Lord Peter Palumbo, the current chair of the Pritzker Prize, and the 2013 Pritzker jury recently rejected an online petition to retroactively acknowledge Denise Scott Brown’s role in Robert Venturi 1991 Pritzker Prize. The petition, which received over 18,000 signatures, followed an address delivered by Scott Brown earlier this year, in which she criticized the 1991 Prizker Prize committee’s decision to recognize only her partner Robert Venturi. Scott Brown argued that their work was collaborative and that teamwork in architecture should be honoured. Lord Palumbo claimed simply that a jury’s decision cannot be changed retroactively. The Pritzker Prize, however, has a history of excluding women. Last year, for instance, Wang Shu, of Amateur Architecture, won the prize. Amateur Architecture’s female partner, Lu Wenyu, was not acknowledged. The reason given for this omission is that, traditionally, the prize is only awarded to an individual. However, the so-called “Nobel Prize of Architecture“ has been awarded to a team twice: Jacques Herzog and Pierre de Mueron in 2001 and to Kazuyo Sejima and Ryue Nishizawa in 2010. We suspect that, in the latter case, the joint prize was awarded partially because Kazuyo Sejima was more known than her male partner.
The questions of how and if gender equality can be achieved involve many areas of life; it’s a topic that’s passionately discussed in the media. Architects are also participating in this discussion. In architecture, the debate centers on leveling the playing field for men and women to pursue their professional careers. Numbers show that women are not faring as well in the profession as their male counterparts: only 28% of the 105, 408 registered members in the German Federal Chamber of Architects are female, even though, in recent years, more women than men have graduated from architecture schools. Additionally, only one quarter of freelance architects working in Germany is female. Women are underrepresented among the top positions in architecture firms; they also earn about 20 % less than their male colleagues in Germany (German Chamber of Architects). Female representation among German university professors is even worse: only 9% of the chairs in engineering and architecture departments are occupied by women (Source: Destatis). Only two of the sixteen German State Chambers of Architects are presided over by women.

(Records from a collection)
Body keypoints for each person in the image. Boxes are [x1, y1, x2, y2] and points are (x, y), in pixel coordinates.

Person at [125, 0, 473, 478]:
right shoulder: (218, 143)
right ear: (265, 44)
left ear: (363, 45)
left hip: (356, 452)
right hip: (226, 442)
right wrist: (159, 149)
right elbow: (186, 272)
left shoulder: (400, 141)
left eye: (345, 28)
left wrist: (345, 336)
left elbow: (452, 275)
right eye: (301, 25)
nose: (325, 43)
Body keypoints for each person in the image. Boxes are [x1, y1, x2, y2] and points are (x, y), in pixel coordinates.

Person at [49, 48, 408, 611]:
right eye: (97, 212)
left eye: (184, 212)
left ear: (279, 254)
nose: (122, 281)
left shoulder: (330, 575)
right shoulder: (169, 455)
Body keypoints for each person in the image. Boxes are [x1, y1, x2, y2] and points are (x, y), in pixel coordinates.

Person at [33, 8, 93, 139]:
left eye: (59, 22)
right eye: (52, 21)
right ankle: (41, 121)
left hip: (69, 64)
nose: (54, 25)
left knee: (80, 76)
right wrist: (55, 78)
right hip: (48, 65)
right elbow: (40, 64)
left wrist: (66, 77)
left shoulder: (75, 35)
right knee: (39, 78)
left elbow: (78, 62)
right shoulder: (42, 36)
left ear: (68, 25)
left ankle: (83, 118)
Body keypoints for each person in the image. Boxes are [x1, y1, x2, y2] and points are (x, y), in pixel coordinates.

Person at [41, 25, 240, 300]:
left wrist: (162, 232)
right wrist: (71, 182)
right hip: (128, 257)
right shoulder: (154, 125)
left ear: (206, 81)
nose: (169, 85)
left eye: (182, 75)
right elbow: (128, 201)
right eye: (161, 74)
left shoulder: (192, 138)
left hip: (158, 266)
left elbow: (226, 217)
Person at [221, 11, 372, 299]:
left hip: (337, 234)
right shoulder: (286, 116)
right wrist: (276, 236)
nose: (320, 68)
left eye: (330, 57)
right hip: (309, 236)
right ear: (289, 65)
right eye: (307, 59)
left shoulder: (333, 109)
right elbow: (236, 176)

* * *

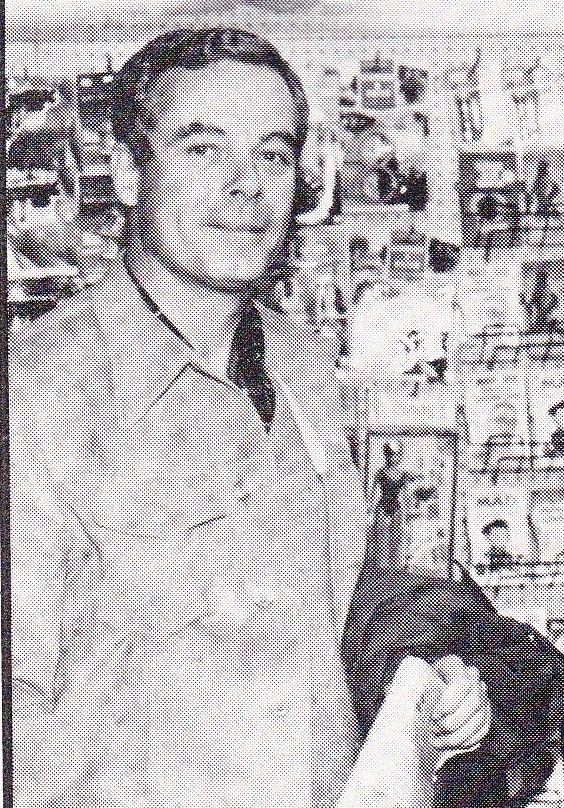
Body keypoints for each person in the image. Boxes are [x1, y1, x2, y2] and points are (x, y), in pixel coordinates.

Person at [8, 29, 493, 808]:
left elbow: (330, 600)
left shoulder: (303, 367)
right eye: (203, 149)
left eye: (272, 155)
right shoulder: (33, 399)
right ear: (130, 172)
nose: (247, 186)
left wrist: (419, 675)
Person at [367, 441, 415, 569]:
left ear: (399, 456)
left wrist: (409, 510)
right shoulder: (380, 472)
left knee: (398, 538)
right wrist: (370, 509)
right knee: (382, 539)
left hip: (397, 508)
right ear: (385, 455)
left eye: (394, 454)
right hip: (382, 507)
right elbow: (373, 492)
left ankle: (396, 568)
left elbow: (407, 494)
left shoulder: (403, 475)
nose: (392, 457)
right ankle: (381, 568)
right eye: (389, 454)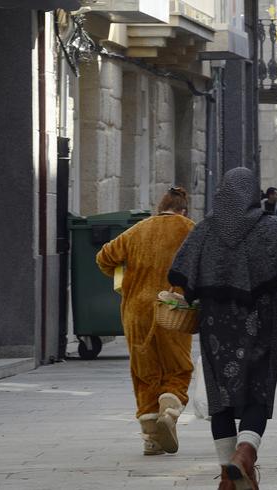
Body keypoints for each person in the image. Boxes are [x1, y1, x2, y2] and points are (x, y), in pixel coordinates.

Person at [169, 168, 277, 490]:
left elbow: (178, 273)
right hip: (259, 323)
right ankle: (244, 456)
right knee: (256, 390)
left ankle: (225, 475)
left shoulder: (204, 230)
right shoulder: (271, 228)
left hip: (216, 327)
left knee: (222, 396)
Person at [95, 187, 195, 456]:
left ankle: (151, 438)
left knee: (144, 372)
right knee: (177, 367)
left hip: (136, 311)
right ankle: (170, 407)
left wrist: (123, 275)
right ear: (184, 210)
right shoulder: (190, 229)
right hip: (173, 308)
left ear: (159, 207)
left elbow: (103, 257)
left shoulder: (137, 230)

ASSIGNMENT 1:
Name every person the passage on women in architecture gives as a winner of a Pritzker Prize that was awarded to a team.
ASSIGNMENT 2:
Carry the passage on women in architecture forward from its final sentence.

YOUR RESPONSE 1:
Jacques Herzog, Pierre de Mueron, Kazuyo Sejima, Ryue Nishizawa

YOUR RESPONSE 2:
Many blame the gap between men and women in the field on the profession’s working conditions, which make it difficult to juggle family commitments with professional ones. As a minority, women also do not have a good lobby to champion their needs and secure proportional representation. There are some successful female architects, but they often work in husband-and-wife teams or in greater partnerships. How many “single” female architects can the average person name, other than Zaha Hadid?
In business, a voluntary commitment to increase the number of women in leading positions has been widely discussed and even recently introduced (for example, by the Deutsche Telekom). Enforcing a quota for women, however, does not seem as urgent an issue in the architecture profession. Are women in architecture to blame because they do not fight aggressively enough for their position? Are they afraid of being seen as latter-day suffragettes? The successful German architect Regine Leibinger of Barkow Leibinger has said: “I’m not a fan of a women’s quota. What counts is good architecture.” (Source: Morgenpost 28.12.11). Is it better for female architects to concentrate on the outcome of their work rather than on their position? Or are working conditions in architecture too discriminatory for architecture to become a meritocracy of talent and effort ? If yes, are there alternatives, other than a mandatory quota, to support equal opportunities for women and men?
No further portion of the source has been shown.